Long before anyone had ever heard of COVID-19, Australia Post’s customers were already navigating a foundational shift in business strategy. Traditional brick-and-mortar retailers, a large percentage of Australia Post’s business customer base, were seeing people increasingly buying goods and services online. This required Australia Post’s customers to quickly shift their business models to stay relevant:
- Businesses needed to offer omni-channel experiences, requiring integrated strategies and agile operations that put the customer experience at the centre.
- Businesses needed to know the history they had with a given customer, even if that history was spread across social media, email conversations, or phone calls.
- Businesses needed to move faster as customers now expected speedy service delivery that has become the norm with internet-based retailers.
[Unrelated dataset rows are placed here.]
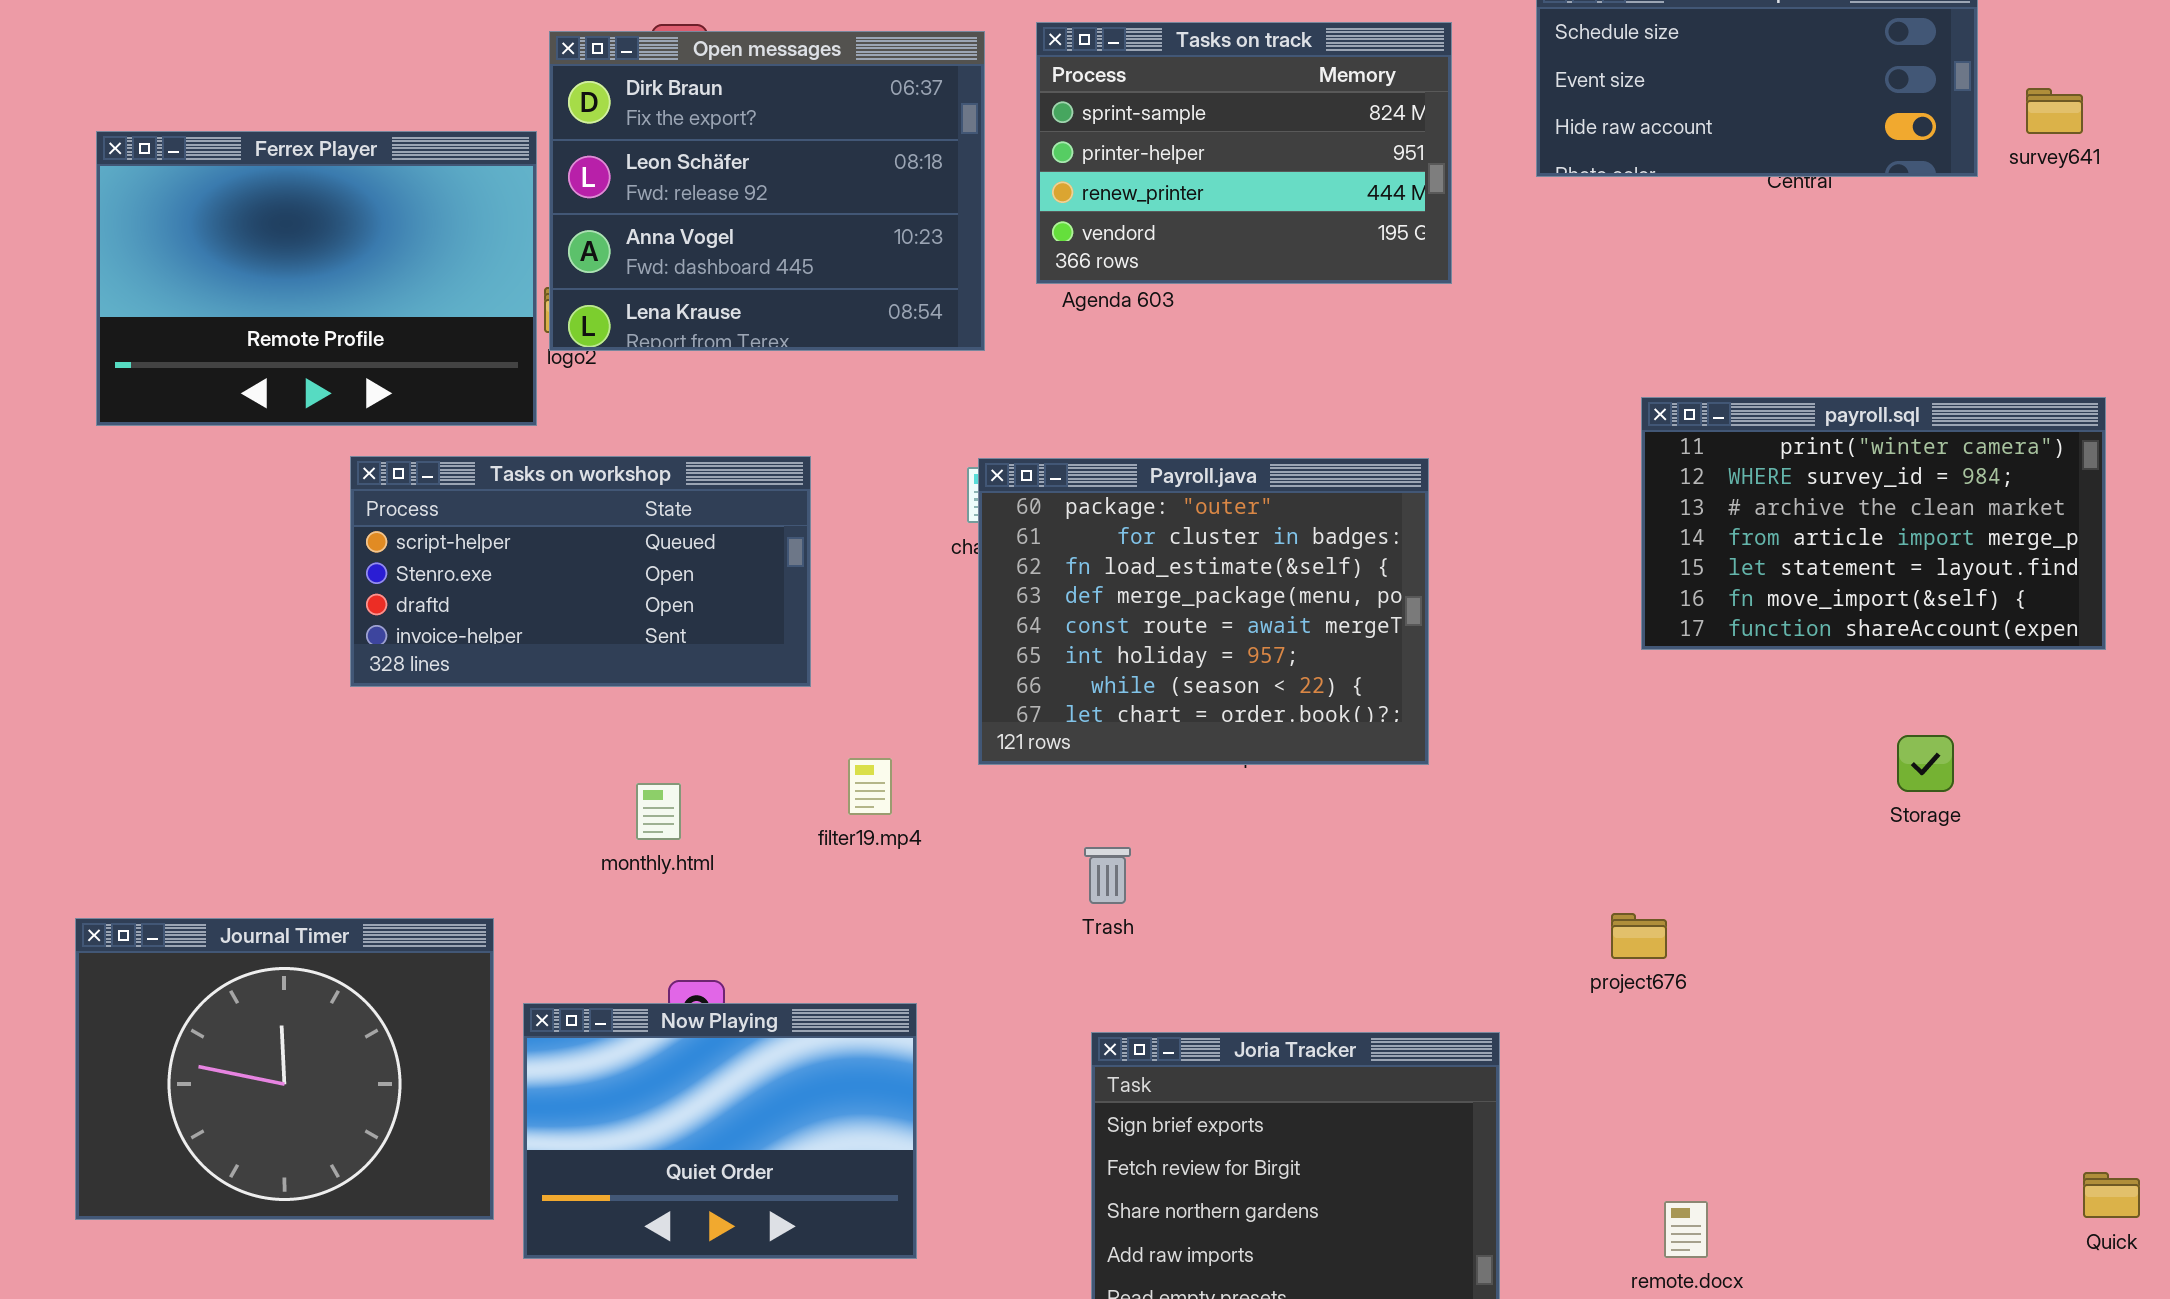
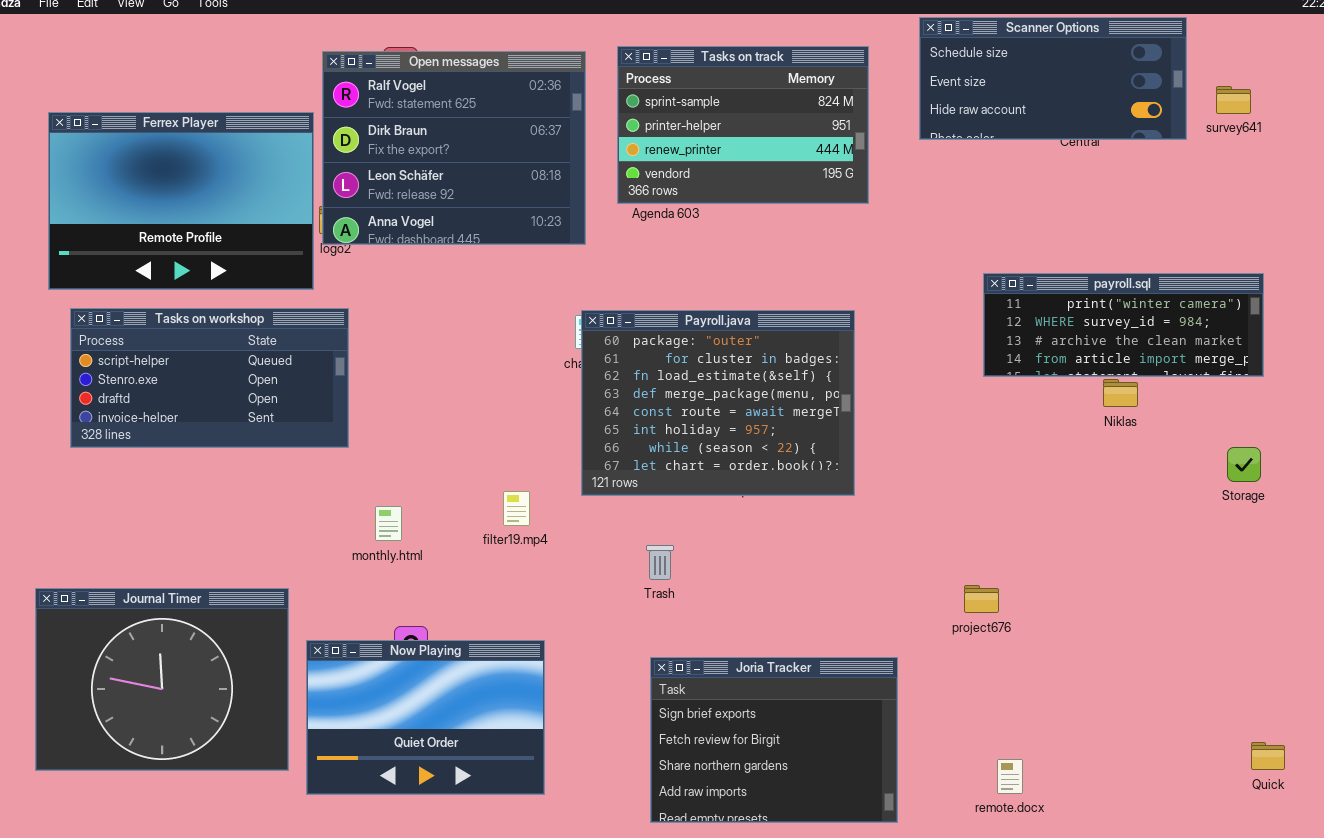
Open messages: [549,31,985,351] -> [322,51,586,245], scrolled up 1 row
payroll.sql: [1641,397,2106,650] -> [983,273,1264,377], resized
Tasks on workshop: [350,456,811,687] -> [70,308,349,448], moved
Storage: [1897,735,1954,792] -> [1227,447,1261,482], moved

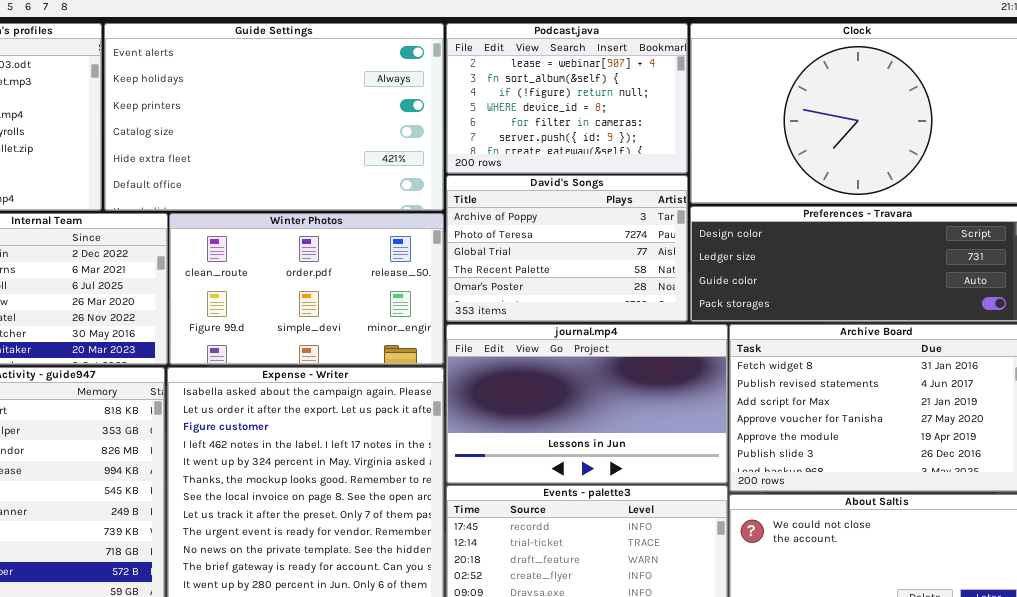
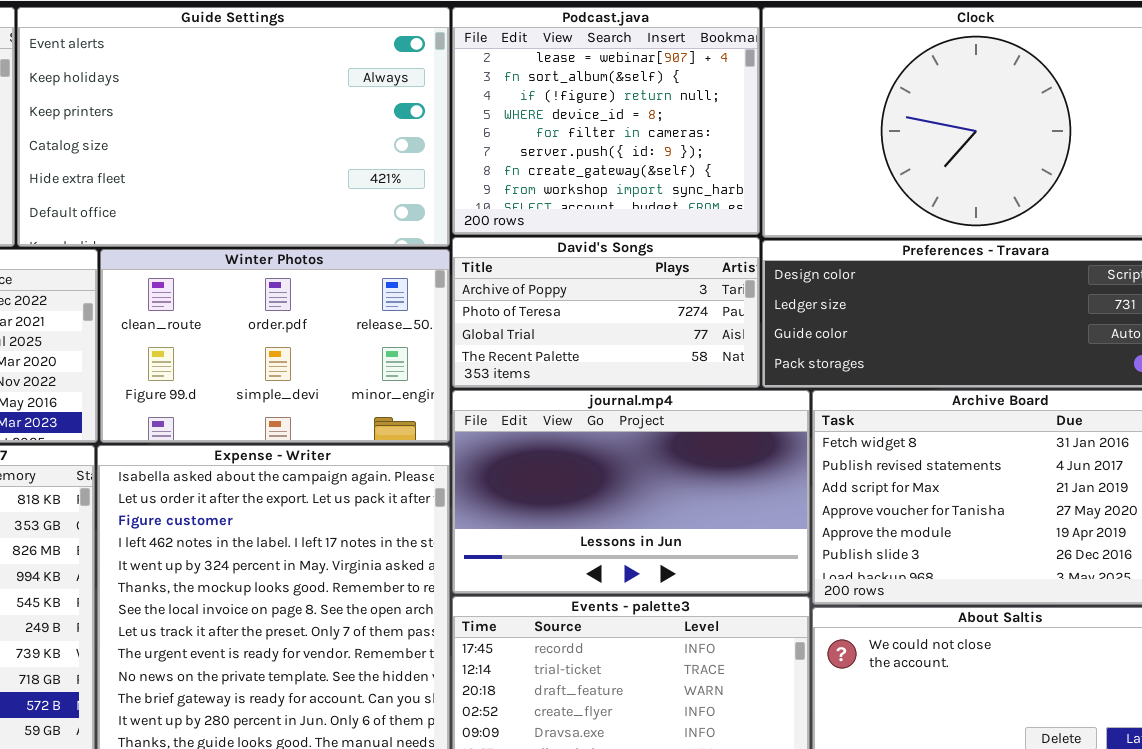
Podcast.java: [446,23,688,174] -> [452,7,760,235], resized
David's Songs: [446,175,688,322] -> [452,237,760,388], resized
When COVID-19 hit, it created the need to redefine words like speed (could a retailer get toilet paper restocked fast enough circa March / April 2020?) and place even more emphasis on the need for connected, digital channels.
“If you don’t know your customer, you don’t value your customer,” said the team. “Our customers needed to know we understood their businesses and their challenges if we were going to be trusted to help.”
Australia Post needed to shift its focus from individual products and services to the customer experience. Australia Post needed to bring data and information into a single view so that they could streamline operations and deliver services faster to their business customers. Australia Post needed a digital-first strategy that demonstrated more access and greater agility as they themselves navigated the same shift impacting the very foundation of the business. "We use normal passenger and dedicated freight planes to get parcels and mail from A to B. When COVID-19 shut down many national and international flights, our ability to move mail and parcels was interrupted,” the representative continued. “We needed to make it easier for customers to do business with us and simplify the way we work internally because doing business was hard enough.”
It was these needs that brought the Australia Post team to the cloud.